While money issues are a leading cause of marital breakdown, they can also make it hard to start over after a divorce. In fact, an estimated 15% of couples choose to legally separate instead of divorce due to concerns over the damaging effect that dissolution can have on your income, expenses, and credit score.
There’s no question that protecting your credit is essential, especially if you’re not going to be staying in the marital home or don’t have a credit card or loan in your own name. In addition, if you have shared debt with your spouse and the court orders them to pay 100% of some of these debts, then your name is still on record as a co-signer. If your spouse fails or refuses to pay them, then the lender can still go after you and damage your credit no matter what is stated in the divorce decree.
So how can you protect your credit so you can move forward? Below are some strategies you can use even if your spouse is being uncooperative about honoring their financial obligations.
Monitor your credit report
After being married to you, your spouse probably knows enough about you to obtain credit in your name. Sign up for a program like Credit Karma, which alerts you whenever a new credit card, loan, or other tradeline is opened using your information.
Remove your name from joint accounts
Whenever possible, take your name off of joint credit cards or lines of credit. With credit cards, you might arrange to pay any outstanding balance and then close the account. With secured debts like car loans and mortgages, try to have them refinanced under one person’s name if you can’t pay them off right away.
Change the passwords and log-in credentials for any credit accounts that you intend to keep, as well as websites that could include your debit and credit card information. This includes Amazon, Netflix, Sephora, and other shopping or service websites. If your former spouse knows their logins, then they could get your details and run up charges on your cards.

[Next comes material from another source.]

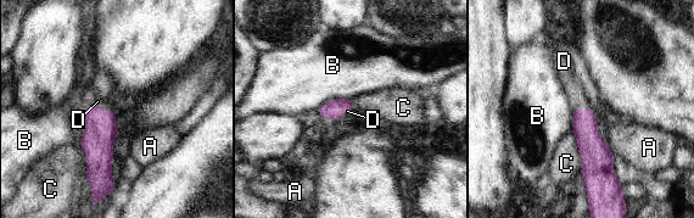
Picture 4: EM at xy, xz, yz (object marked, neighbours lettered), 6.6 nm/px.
C touches over 260 nm
connect(picture 4, (98, 101))
D is the same cell, A, B and C are other cells; passes into it along (100, 129), (104, 108), (98, 101) in picture 4; it goes on there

Opening your own bank and credit accounts
If you don’t have your own credit card or checking or savings account, then open them now. Even a low-limit credit card could help you build a strong personal credit history if everything was previously in your spouse’s name. Once it is issued, resist the temptation to indulge in retail therapy: until you’re on stronger ground financially, it’s better to avoid buying things you can’t immediately afford.
While these measures can help you build and protect credit after divorce, there is always the chance that your spouse may try to sabotage things by refusing to pay a marital debt that the court has assigned to them. If this happens, then contact your New York divorce attorney immediately so that you can take the appropriate legal action.
If you are considering filing for divorce, then set up an appointment with Jayson Lutzky. He offers free in-office initial consultations. Mr. Lutzky has over 36 years of legal experience and has helped many highly satisfied clients over the years. Call 718-329-9500 to learn more.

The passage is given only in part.